Overige soorten
Een andere soort die bij de derde telling wordt gezien is de Boomvalk. Maar hij blijft schaars! Er werden er slechts 14 genoteerd in deze telperiode, evenveel als vorig jaar. Vergelijk je dit aantal echter met de 45 Torenvalken, een soort die landelijk gezien acht keer zo talrijk is, dan blijkt dat de Boomvalk als vooral typische vogeljager (ook libellen) meer op zijn plek is in urbaan gebied. In sommige regio's zijn Boomvalken het stedelijk gebied ingetrokken, waarschijnlijk om Haviken te vermijden.

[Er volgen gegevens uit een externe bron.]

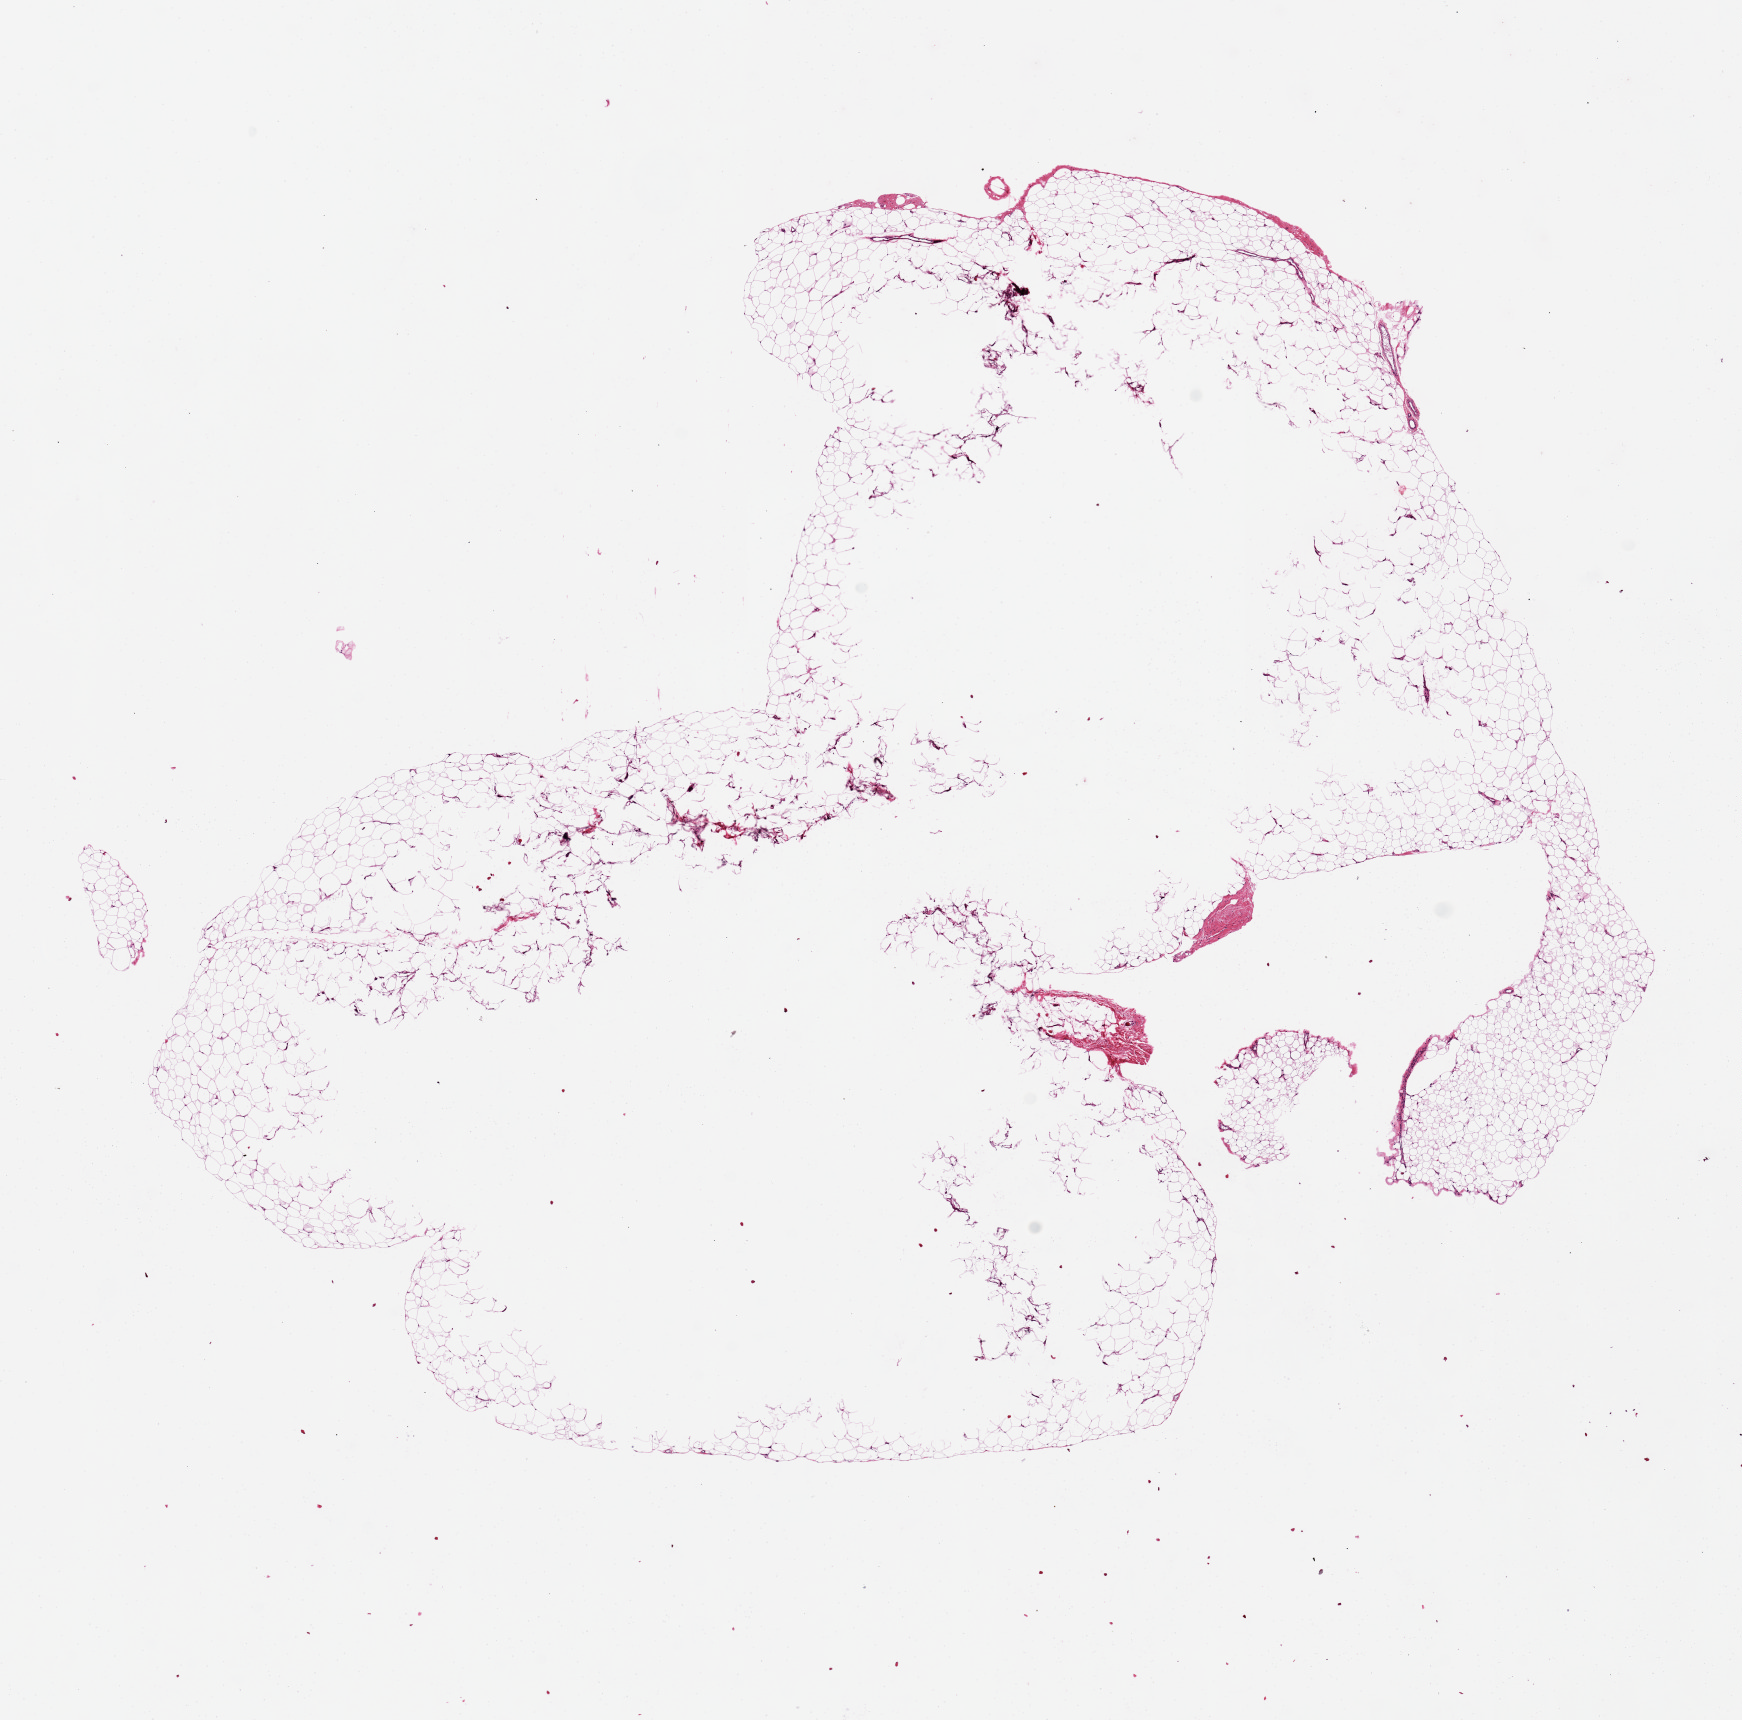
Haematoxylin and eosin whole-slide image, brightfield, whole scanned area (about 13.8 x 13.6 mm, slide scanned at 20x) shown as a low-resolution overview; PAXgene-fixed paraffin-embedded (PFPE) section; section of adipose tissue (target tissue); donor tissue sample. Donor: male.
Review note (as recorded): Specimen appears underfixed; central holes/tears.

Ganzen, eenden en meeuwen zijn tijdens de 3e telling ook nog in redelijke aantallen aanwezig, al dan niet met jongen. De Kleine Karekiet laat in de avond ook geregeld zijn karakteristieke lied horen. Voorlopig zijn de gemiddelde aantallen van deze karekieten net iets lager dan vorig jaar. De grootste winnaar dit jaar is de Cetti’s Zanger: vorig jaar bij de 1e en 2e telling nog 24 en 27 vogels, dit jaar 46 en 39! De soort is aan een indrukwekkende opmars bezig in ons land en die blijkt dus niet meer uitsluitend voorbehouden aan natuurterreinen.
De Huiskat was dit jaar tijdens de 3e telling het algemeenste (bijna 740 ex) zoogdier, terwijl dat in voorgaande jaren meestal bij de 2e telling was. Het zoogdier dat op nummer vier staat, de Eekhoorn, wordt vooral tijdens de eerste twee telperiodes gezien. In de derde telperiode zijn er veel minder waarnemingen. De eerste indruk van deze soort is niet zo gunstig: vorig jaar 102 en 51 ex en dit jaar 59 en 39 ex in MUS tijdens de 1e en 2 telling.